What are some of the things that have gone sideways behind the scenes?
Davey: We’ve lost a drone or two, haven’t we?
Omie: Egypt looked fabulous in our posts, but we ended up at a hotel that was pretty much a scam. That was so stressful. We had requested rooms with a beautiful view of the pyramids of Giza, and then they told us that someone had broken into the rooms the night before and smashed the windows or something. It was a total scam. We’re not princessy, but it was bad.
In Sri Lanka, we took this famous Ella Odyssey train ride. The train should have taken six hours, but it took 12. People see this beautiful clip of us hanging from the train, but man, we were ready to kill each other. I ended up getting food poisoning. I was bedridden for a few days.
Biggest surprise?
Davey: You hear quite a lot in the media about Malaysian authorities cancelling concerts, once because two guys kissed on stage. But we found Kuala Lumpur to be one of the nicest experiences we’ve had. We felt very comfortable there.
Omie: Malaysia is a beautiful country and the people there are so caring. We’d just come from Singapore, which has some challenges but is slightly more open.
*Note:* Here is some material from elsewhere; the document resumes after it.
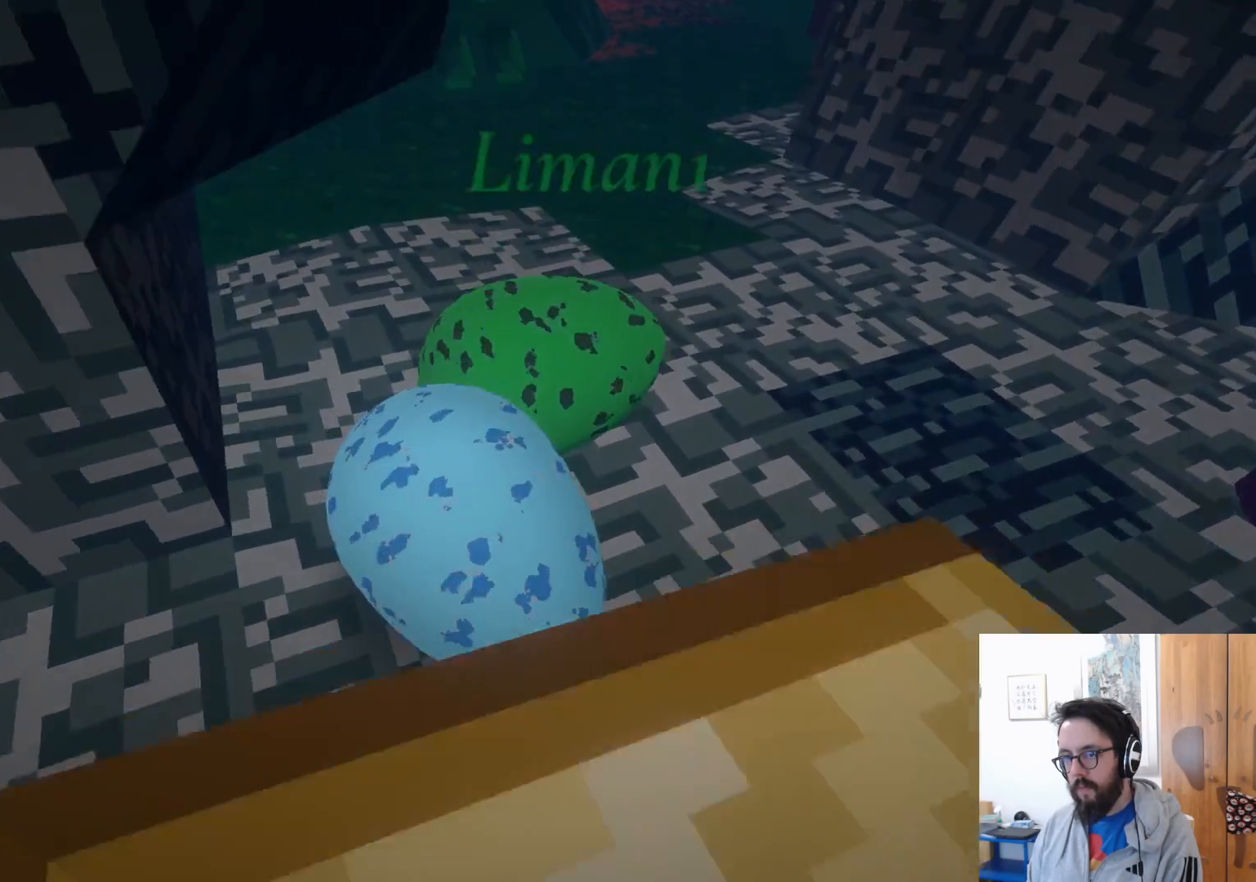
{"dt_ms": 500, "buttons": ["A"], "left_stick": "up", "right_stick": "center", "events": [[50, "right_stick", "center"], [200, "A", "down"]]}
We were wondering if we were going to have to be on our guard.
Davey: It didn’t feel like that at all. We made some friends there and the people we met were happy we were in a relationship together.

How have you managed to visit 31 countries in just a few years?
Omie: Often we go to places where Davey has work, and we’ll make a trip out of it. Otherwise, we just look for places that we find to be interesting with what we want to do, whether it’s Petra or the Pyramids of Giza. We’ve never been driven by going to gay-friendly destinations, but it’s something we’re thinking of doing more of.
It doesn’t have to cost a lot of money to go to these places. We book ahead of time. We use points. We do cheap hotels. We’ll sometimes skip lunch. You’ll see us at McDonald’s, we’re not above it.
Davey: You have to prioritize, don’t you? You have to decide: What are the most important things to you? If you want to see the Northern Lights and it means sleeping in fairly basic accommodations and taking a bus from the airport, you do it.
This story has been edited for length and clarity.